Trump has recently came out in support of trade tariffs on steel. He has also threatened protectionism policies in other industries. Sadly, this type of economic ideas are more common to leftist ignoramuses like Bernie Sanders, so why does Trump believe in protectionism? Trump regards a trade deficit as undesirable.
A trade deficit is when you import more goods than you export. So if we are importing more goods, or getting more goods in, than we are sending out, why is that bad for us? When I go to the grocery store for example, I create a trade deficit every visit. I bring more goods home than I leave at the store. So the fact is a trade deficit is actually desirable, from the consumer’s point of view. It is favorable, when you can get more, by sending out less.
What trump is doing, is he is concentrating not on the consumer side, but on the production side. He says that if we export for example less steel, we end up having less steel workers. The benefit of a steel tariff for a steel worker is then very clear. If you restrict the imports of steel with a tariff, more steel will be needed to be made inside the US , so there will be some US workers in the steel industry that will have jobs that otherwise they would not have. Thus the beneficial effects of a tariff for the US steel industry is perfectly clear and visible. The problem is of course, is there are also invisible effects, which are bad. If we import less steel, foreigners get less dollars. They now have fewer dollars to spend in US, and as result there will be people around the entire country, in different industries, who will not get a productive job because those exports never develop.

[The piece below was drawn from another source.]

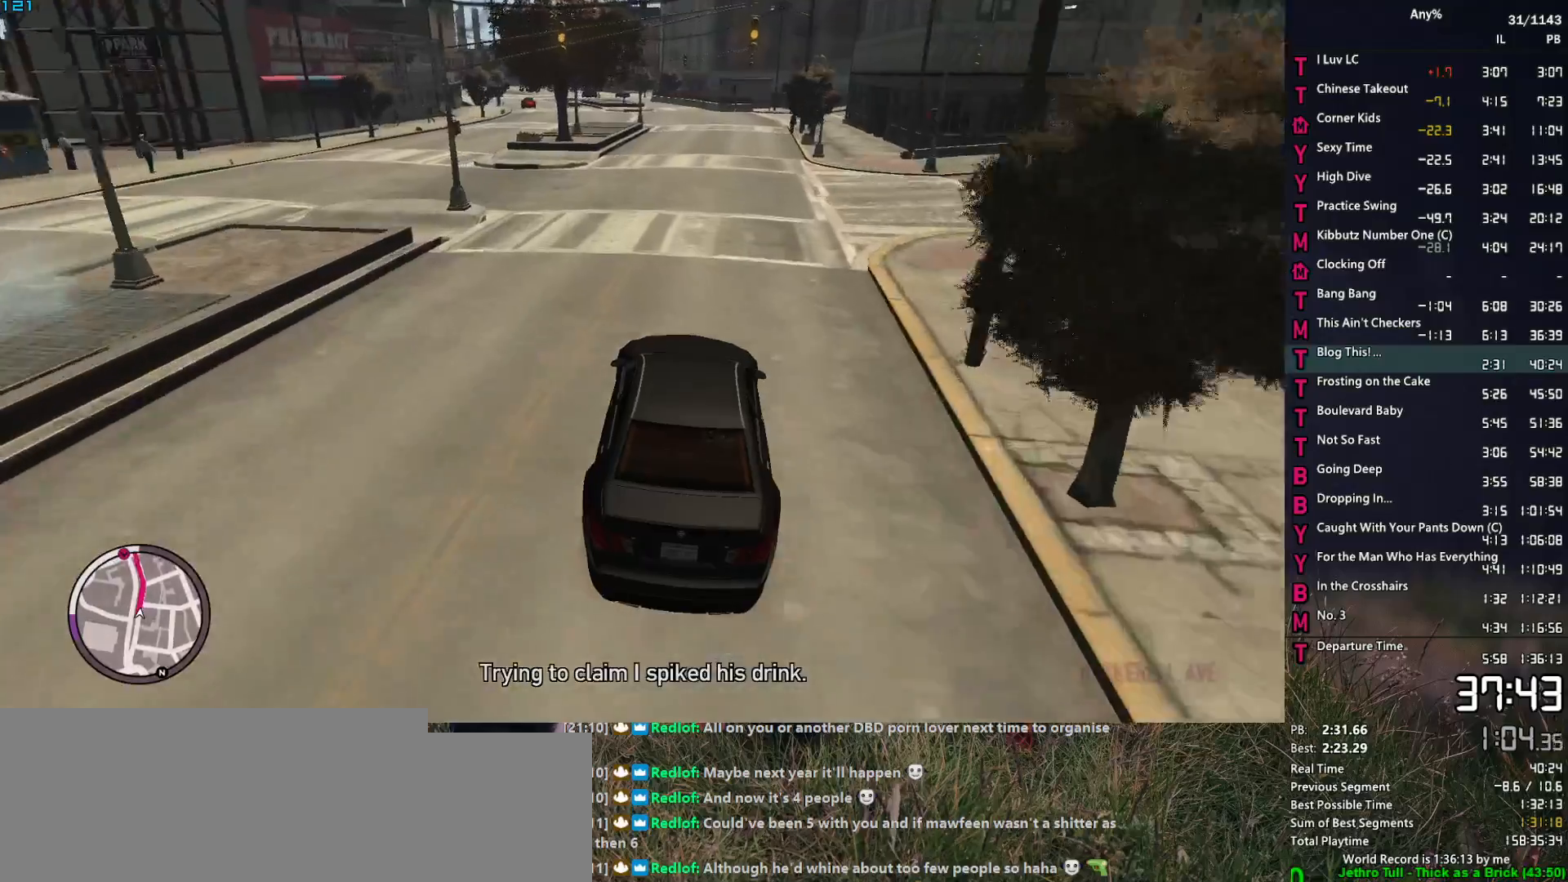
{"keys": ["w"], "mouse": [], "events": [[217, "a", "down"], [267, "a", "up"]]}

Agriculture for instance is one of America’s main exports. The harmful effect of steel tariffs is then the reduction of jobs in agriculture. There is no such thing as a free lunch, tariffs that create new jobs in steel, come at a cost of losing jobs in agriculture and other industries. So even if we assume that everything else is equal, that a trade war won’t start, that the cost of steel won’t increase, tariffs are still not a net benefit, at best they are a tie. Remember, the best scenario is a net net tie, and that is a very very rosy picture. Realistically the tariffs will be a massive cost to our economy. You don’t have to take my word for it, this is the analysis of a noble prize winning economist Miltion Friedman.